Center for Clinical Epidemiology and Evidence-Based Medicine, Beijing Children's Hospital, Capital Medical University, National Center for Children Health, No.56 Nanlishi Road, Beijing, 100045, China.
Department of Orthopaedics and Neurosurgery, Keck Medical Center of USC, University of Southern California, Los Angeles, USA.
BMC Med Res Methodol. 2022 Apr 10;22(1):106. doi: 10.1186/s12874-022-01596-8.
Our study aimed to compare the reference distributions of serum creatinine and urea obtained by direct sampling technique and two indirect sampling techniques including the Gaussian Mixture Model (GMM) and the Self-Organizing Map (SOM) clustering based on clinical laboratory records, so that the feasibility as well as the potential limitations of indirect sampling techniques could be clarified.
The direct sampling technique was used in the Pediatric Reference Interval in China (PRINCE) study, in which 15,150 healthy volunteers aged 0 to 19 years were recruited from 11 provinces across China from January 2017 to December 2018. The indirect sampling techniques were used in the Laboratory Information System (LIS) database of Beijing Children's Hospital, in which 164,710 outpatients were included for partitioning of potential healthy individuals by GMM or SOM from January to December 2016. The reference distributions of creatinine and urea that were established by the PRINCE study and the LIS database were compared.
The density curves of creatinine and urea based on the PRINCE data and the GMM and SOM partitioned LIS data showed a large overlap. However, deviations were found in reference intervals among the three populations.

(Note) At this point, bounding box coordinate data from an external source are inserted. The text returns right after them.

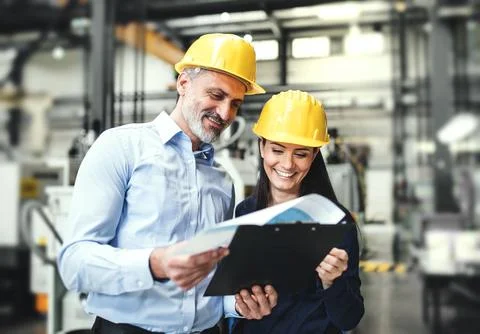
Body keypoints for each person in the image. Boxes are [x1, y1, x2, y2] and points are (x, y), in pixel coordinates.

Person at [57, 33, 278, 334]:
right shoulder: (121, 148)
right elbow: (74, 263)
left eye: (235, 104)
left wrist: (237, 304)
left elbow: (209, 281)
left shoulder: (222, 180)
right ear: (183, 84)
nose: (225, 113)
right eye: (216, 95)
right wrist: (155, 264)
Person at [230, 90, 364, 334]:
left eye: (300, 153)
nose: (287, 164)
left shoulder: (335, 222)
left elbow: (349, 319)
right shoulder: (245, 212)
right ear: (262, 147)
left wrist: (330, 282)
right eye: (277, 150)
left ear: (313, 156)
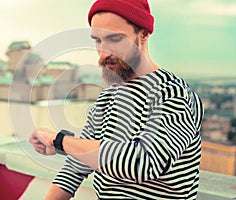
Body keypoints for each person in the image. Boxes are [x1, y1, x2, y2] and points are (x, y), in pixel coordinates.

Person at [29, 0, 204, 199]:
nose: (104, 53)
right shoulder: (106, 98)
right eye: (98, 40)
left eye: (115, 39)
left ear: (143, 34)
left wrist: (59, 140)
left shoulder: (173, 94)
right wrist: (66, 145)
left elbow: (144, 163)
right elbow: (75, 168)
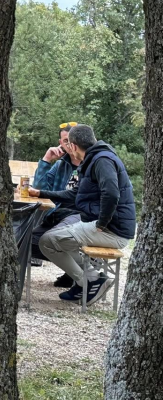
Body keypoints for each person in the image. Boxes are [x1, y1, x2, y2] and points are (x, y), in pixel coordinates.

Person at [30, 124, 136, 305]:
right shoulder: (95, 159)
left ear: (73, 145)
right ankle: (93, 279)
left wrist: (102, 223)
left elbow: (111, 193)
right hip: (107, 226)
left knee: (47, 241)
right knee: (58, 239)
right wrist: (41, 194)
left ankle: (87, 281)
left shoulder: (102, 160)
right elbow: (74, 194)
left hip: (113, 230)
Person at [30, 122, 83, 285]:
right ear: (61, 143)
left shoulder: (91, 164)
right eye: (66, 141)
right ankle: (74, 270)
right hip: (58, 215)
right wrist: (46, 160)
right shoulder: (61, 165)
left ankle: (82, 273)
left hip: (81, 217)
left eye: (73, 140)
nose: (70, 145)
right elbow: (39, 187)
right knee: (28, 240)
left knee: (49, 239)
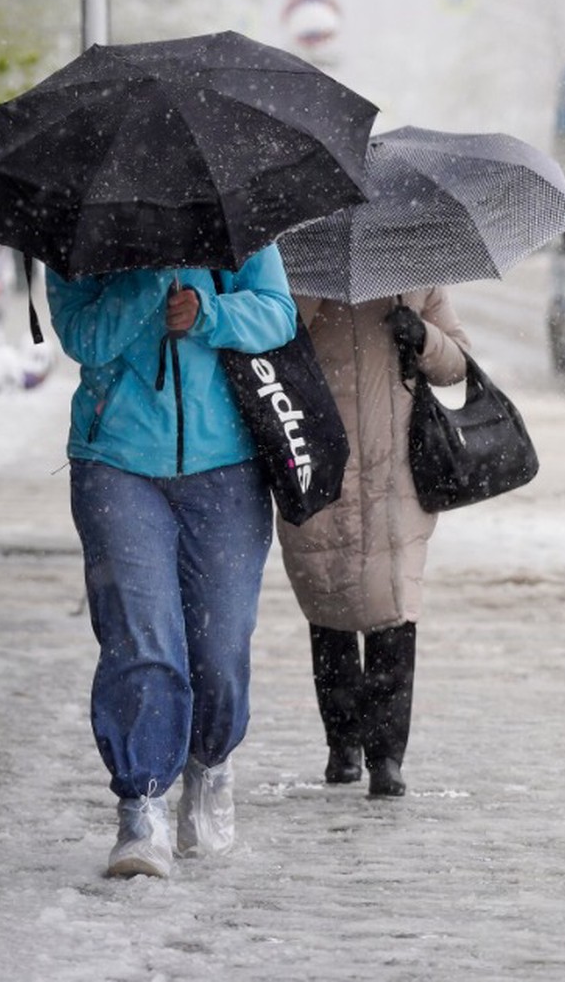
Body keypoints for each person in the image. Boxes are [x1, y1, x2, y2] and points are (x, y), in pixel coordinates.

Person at [44, 247, 298, 879]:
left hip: (229, 465)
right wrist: (153, 282)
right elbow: (83, 336)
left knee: (222, 641)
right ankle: (143, 803)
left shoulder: (235, 224)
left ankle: (210, 765)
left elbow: (278, 315)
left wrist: (206, 312)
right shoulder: (80, 231)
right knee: (140, 638)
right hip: (117, 466)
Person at [275, 288, 473, 798]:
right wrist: (308, 306)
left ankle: (386, 756)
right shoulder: (302, 268)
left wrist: (423, 336)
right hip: (322, 462)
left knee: (393, 605)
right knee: (330, 597)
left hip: (396, 471)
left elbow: (458, 363)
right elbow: (273, 346)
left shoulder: (415, 273)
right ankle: (342, 746)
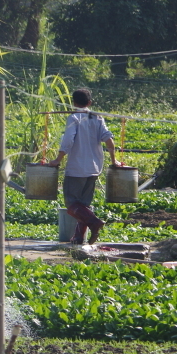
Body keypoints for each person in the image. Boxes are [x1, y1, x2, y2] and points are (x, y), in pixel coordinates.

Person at [46, 88, 123, 244]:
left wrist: (57, 160)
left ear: (73, 103)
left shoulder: (74, 118)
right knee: (83, 205)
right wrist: (114, 161)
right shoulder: (98, 118)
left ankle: (94, 223)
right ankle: (79, 237)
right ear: (89, 103)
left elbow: (68, 141)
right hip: (94, 169)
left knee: (71, 204)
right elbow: (109, 141)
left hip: (76, 168)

Both GMM and SOM can identify potential healthy individuals from the LIS data. The performance of GMM is consistent and stable. However, GMM relies on Gaussian fitting, and thus is not suitable for skewed data. SOM is applicable for high-dimensional data, and is adaptable to data distribution. But it is susceptible to sample size and outlier detection strategy.
本研究旨在比较直接采样技术和两种间接采样技术(包括高斯混合模型[GMM]和自组织映射[SOM]聚类)获得的血清肌酐和尿素参考分布,从而阐明间接采样技术的可行性和潜在局限性。
直接采样技术用于中国儿科参考区间(PRINCE)研究,该研究于 2017 年 1 月至 2018 年 12 月从中国 11 个省招募了 15150 名 0 至 19 岁的健康志愿者。间接采样技术用于北京儿童医院的实验室信息系统(LIS)数据库,该数据库于 2016 年 1 月至 12 月使用 GMM 或 SOM 对潜在健康个体进行分区,纳入了 164710 名门诊患者。比较了 PRINCE 研究和 LIS 数据库建立的肌酐和尿素的参考分布。
基于 PRINCE 数据和 GMM 和 SOM 分区的 LIS 数据的肌酐和尿素密度曲线显示出很大的重叠。然而,在这三个人群中发现了参考区间的偏差。
GMM 和 SOM 都可以从 LIS 数据中识别潜在的健康个体。GMM 的性能是一致和稳定的。然而,GMM 依赖于高斯拟合,因此不适合偏态数据。SOM 适用于高维数据,并且适应数据分布。但是,它容易受到样本量和异常值检测策略的影响。